Não é a primeira vez que Lampião tem morrido. E sempre que isto se dá as notas com que se estira o acontecimento deturpam a figura do bruto e manifestam a ingênua certeza de que tudo vai melhorar no sertão. O zarolho se romantiza, enfeita-se com algumas qualidades que se atribuíam aos cangaceiros antigos, torna-se generoso, desmancha injustiças, castiga ou recompensa, enfim aparece inteiramente modificado.

Esperamos e desejamos longos anos essa morte — e ao termos conhecimento dela soltamos um suspiro de alívio a que se junta uma espécie de gratidão. Teria sido melhor, sem dúvida, que o malfeitor houvesse acabado nas unhas da polícia. Não acabou assim, desgraçadamente, mas de qualquer forma o Nordeste se livrou dum pesadelo.

Repousamos algum tempo nesse engano, até que Lampião ressurge e prossegue nas suas façanhas. Inútil agredi-lo ou emprestar-lhe virtudes que ele não entende, ajudá-lo, fazê-lo combater os grandes, proteger os pequenos, casar donzelas comprometidas. Lampião não se corrigirá por isso: permanecerá mau de todo, insensível às balas, ao clamor público e aos elogios, uma das raras coisas completas que existem neste país.

Tudo aqui é meio-termo, pouco mais ou menos, somos uma gente de transigências, avanços e recuos. Hoje aqui, amanhã ali — depois de amanhã nem sabemos onde haveremos de ficar, como haveremos de estar. Abastardamo-nos tanto que já nem compreendemos esse patife de caráter e inadvertidamente lhe penduramos na alma sentimentos cavalheirescos que foram utilizados como atributos de outros malfeitores.

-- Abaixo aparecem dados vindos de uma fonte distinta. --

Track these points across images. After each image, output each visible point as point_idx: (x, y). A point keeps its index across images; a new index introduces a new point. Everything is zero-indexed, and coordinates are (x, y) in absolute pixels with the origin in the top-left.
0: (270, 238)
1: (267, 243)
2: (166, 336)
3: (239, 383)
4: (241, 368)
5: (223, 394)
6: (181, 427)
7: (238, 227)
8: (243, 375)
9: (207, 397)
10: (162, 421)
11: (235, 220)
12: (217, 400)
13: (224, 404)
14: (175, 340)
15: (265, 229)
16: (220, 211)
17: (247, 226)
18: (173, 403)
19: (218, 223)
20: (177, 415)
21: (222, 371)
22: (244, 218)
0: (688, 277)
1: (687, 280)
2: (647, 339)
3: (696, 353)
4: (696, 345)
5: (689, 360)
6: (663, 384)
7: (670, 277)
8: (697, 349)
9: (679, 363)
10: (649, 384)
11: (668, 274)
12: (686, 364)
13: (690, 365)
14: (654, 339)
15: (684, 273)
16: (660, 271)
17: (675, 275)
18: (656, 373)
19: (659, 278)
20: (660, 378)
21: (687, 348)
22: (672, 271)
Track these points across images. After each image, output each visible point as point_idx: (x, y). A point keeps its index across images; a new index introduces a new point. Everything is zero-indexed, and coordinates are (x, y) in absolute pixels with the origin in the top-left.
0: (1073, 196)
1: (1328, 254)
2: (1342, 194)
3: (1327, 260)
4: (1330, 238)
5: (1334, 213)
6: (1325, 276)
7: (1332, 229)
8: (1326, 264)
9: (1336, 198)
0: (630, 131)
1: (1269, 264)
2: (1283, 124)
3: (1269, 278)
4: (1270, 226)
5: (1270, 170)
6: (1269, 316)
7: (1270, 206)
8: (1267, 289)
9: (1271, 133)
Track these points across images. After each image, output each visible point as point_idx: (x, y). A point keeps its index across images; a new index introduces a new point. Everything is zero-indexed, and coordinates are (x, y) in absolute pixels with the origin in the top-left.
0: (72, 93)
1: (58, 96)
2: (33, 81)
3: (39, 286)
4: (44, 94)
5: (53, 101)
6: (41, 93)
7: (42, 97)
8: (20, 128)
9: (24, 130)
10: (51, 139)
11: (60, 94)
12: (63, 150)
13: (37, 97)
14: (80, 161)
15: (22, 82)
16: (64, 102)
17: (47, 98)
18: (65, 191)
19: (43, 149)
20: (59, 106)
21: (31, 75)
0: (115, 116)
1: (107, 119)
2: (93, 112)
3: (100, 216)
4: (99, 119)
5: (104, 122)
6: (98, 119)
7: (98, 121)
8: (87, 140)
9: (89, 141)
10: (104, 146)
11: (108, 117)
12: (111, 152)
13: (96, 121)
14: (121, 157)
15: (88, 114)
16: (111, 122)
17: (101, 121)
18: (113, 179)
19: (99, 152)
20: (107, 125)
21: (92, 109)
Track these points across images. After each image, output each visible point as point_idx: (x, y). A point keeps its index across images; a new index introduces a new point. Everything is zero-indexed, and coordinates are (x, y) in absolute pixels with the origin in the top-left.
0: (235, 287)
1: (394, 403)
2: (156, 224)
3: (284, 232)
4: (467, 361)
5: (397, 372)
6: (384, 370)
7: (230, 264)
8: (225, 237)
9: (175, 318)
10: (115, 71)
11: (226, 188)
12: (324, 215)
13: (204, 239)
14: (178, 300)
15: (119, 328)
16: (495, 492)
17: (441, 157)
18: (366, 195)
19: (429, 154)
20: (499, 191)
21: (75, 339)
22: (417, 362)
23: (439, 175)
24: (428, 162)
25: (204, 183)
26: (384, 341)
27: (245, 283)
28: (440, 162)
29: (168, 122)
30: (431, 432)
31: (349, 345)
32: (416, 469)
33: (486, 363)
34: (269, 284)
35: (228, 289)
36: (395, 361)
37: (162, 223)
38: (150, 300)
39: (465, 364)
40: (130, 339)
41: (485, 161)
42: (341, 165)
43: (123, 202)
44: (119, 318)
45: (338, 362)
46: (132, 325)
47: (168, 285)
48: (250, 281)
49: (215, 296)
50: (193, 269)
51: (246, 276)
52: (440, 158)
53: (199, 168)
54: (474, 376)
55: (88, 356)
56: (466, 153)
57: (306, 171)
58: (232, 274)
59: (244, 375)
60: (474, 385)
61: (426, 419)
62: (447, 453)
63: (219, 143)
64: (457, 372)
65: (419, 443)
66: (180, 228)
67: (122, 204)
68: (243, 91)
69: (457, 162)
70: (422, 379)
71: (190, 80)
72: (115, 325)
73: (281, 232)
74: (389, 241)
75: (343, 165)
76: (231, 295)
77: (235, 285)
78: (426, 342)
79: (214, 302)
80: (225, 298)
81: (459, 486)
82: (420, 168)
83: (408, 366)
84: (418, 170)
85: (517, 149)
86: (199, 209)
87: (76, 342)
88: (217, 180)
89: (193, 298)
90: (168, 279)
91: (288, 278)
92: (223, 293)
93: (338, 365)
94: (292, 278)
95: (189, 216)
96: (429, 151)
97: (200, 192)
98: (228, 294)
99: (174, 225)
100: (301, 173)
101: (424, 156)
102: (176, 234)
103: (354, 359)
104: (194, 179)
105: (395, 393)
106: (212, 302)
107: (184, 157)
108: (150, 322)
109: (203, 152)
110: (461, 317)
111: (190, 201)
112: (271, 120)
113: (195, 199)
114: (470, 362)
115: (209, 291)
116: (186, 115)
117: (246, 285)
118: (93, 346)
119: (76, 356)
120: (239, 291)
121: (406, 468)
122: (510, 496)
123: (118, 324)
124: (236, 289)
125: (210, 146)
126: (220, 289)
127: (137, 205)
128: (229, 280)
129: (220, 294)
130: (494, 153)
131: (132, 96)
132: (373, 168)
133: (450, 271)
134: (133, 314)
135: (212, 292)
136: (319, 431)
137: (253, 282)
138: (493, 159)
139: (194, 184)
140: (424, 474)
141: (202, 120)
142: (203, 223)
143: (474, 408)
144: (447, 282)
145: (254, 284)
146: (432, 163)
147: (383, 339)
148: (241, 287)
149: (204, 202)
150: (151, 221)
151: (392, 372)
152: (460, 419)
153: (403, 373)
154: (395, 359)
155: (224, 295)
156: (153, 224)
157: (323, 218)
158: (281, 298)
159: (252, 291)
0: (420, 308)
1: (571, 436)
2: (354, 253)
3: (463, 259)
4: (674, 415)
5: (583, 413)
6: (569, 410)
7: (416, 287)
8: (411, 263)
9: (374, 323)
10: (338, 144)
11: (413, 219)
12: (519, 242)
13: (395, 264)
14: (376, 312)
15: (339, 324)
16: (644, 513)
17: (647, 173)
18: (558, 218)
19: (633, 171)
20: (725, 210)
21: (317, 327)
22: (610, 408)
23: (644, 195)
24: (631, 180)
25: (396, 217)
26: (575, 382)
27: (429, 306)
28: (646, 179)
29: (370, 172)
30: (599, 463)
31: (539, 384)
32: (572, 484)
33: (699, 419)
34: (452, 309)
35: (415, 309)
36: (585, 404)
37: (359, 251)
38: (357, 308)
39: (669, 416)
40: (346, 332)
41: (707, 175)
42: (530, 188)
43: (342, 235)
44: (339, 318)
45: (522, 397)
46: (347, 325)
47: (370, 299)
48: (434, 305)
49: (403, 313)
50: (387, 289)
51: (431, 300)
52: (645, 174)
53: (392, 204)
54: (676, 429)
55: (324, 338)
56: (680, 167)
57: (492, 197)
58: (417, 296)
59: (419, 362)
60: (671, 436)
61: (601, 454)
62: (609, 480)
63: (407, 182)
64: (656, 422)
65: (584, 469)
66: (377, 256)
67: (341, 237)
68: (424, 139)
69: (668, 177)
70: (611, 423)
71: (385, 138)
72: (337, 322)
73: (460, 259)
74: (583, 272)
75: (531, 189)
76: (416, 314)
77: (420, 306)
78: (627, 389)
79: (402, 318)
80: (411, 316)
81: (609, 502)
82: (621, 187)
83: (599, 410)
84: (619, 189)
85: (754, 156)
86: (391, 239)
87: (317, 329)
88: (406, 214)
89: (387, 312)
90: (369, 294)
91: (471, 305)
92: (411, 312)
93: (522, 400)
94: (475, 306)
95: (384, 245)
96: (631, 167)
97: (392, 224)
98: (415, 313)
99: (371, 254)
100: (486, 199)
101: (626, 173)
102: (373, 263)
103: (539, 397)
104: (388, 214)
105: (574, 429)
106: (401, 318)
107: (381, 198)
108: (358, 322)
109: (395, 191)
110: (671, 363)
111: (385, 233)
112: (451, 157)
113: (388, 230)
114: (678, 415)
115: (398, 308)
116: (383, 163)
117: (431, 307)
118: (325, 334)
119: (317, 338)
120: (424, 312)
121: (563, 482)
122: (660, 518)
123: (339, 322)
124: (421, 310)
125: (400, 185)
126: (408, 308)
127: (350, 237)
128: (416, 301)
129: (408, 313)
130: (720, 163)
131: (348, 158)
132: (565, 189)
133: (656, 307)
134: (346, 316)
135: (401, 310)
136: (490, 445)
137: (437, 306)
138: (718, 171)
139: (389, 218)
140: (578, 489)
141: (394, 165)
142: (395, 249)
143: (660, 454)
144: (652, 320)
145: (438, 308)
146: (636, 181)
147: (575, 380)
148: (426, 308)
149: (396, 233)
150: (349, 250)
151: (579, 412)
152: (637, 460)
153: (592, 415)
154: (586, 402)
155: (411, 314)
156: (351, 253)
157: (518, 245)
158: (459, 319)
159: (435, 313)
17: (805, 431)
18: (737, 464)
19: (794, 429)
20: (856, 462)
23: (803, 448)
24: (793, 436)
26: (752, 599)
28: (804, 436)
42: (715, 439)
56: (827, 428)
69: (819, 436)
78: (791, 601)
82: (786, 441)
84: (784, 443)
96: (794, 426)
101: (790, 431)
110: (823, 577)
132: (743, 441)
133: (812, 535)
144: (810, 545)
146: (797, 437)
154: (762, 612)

Deixemos isso, apresentemos o bandoleiro nordestino como é realmente, uma besta-fera. Há pouco mais de um ano, em condições bem desagradáveis, travei conhecimento com um discípulo dele, um sujeito imensamente forte, alourado, vermelhaço, de olho mau. Esse personagem me declarou que todas as vezes que praticava um homicídio abria a carótida da vítima e bebia um pouco de sangue. Anda por aí espalhada a longa série das barbaridades cometidas pelo terrível salteador, mas essa confissão voluntária dum companheiro dele surpreendeu-me.

Isso prejudica bastante o velho culto do herói, do homem que lisonjeamos para que ele não nos faça mal.

Lampião se conservará ruim. E não morrerá tão cedo. A vida no Nordeste se tornou demasiado áspera, em vão esperaremos o desaparecimento das monstruosidades resumidas nele.

Finaram-se os patriarcas sertanejos que vestiam algodão e couro cru, moravam em casas negras sem reboco, tinham necessidades reduzidas e soletravam mal. No pátio da fazenda uns cangaceiros bonachões preguiçavam. E nos arredores grupos esquivos rondavam, escondendo-se dos volantes. De longe em longe um emissário chegava à propriedade e recebia do senhor uma contribuição módica.

Tudo agora mudou. O sertão povoou-se e continua pobre, o trabalho é precário e rudimentar, as secas fazem estragos imensos. Os bandos de criminosos, que no princípio do século se compunham de oito ou dez pessoas, cresceram e multiplicaram-se, já alguns chegaram a ter duzentos homens. A luta se agravou, as relações entre fazendeiros e bandidos não poderiam ser hoje fáceis e amáveis como eram.

Jesuíno Brilhante é uma figura lendária e remota, o próprio Antônio Silvino envelheceu muito.

Resta-nos Lampião, que viverá longos anos e provavelmente vai ficar pior. De quando em quando noticia-se a morte dele com espalhafato. Como se se noticiasse a morte da seca e da miséria. Ingenuidade.

A Tarde, Rio de Janeiro, 27 jan. 1938

IN: RAMOS, Graciliano. Viventes das Alagoas. Rio de Janeiro: Record, 2007, p.151-154.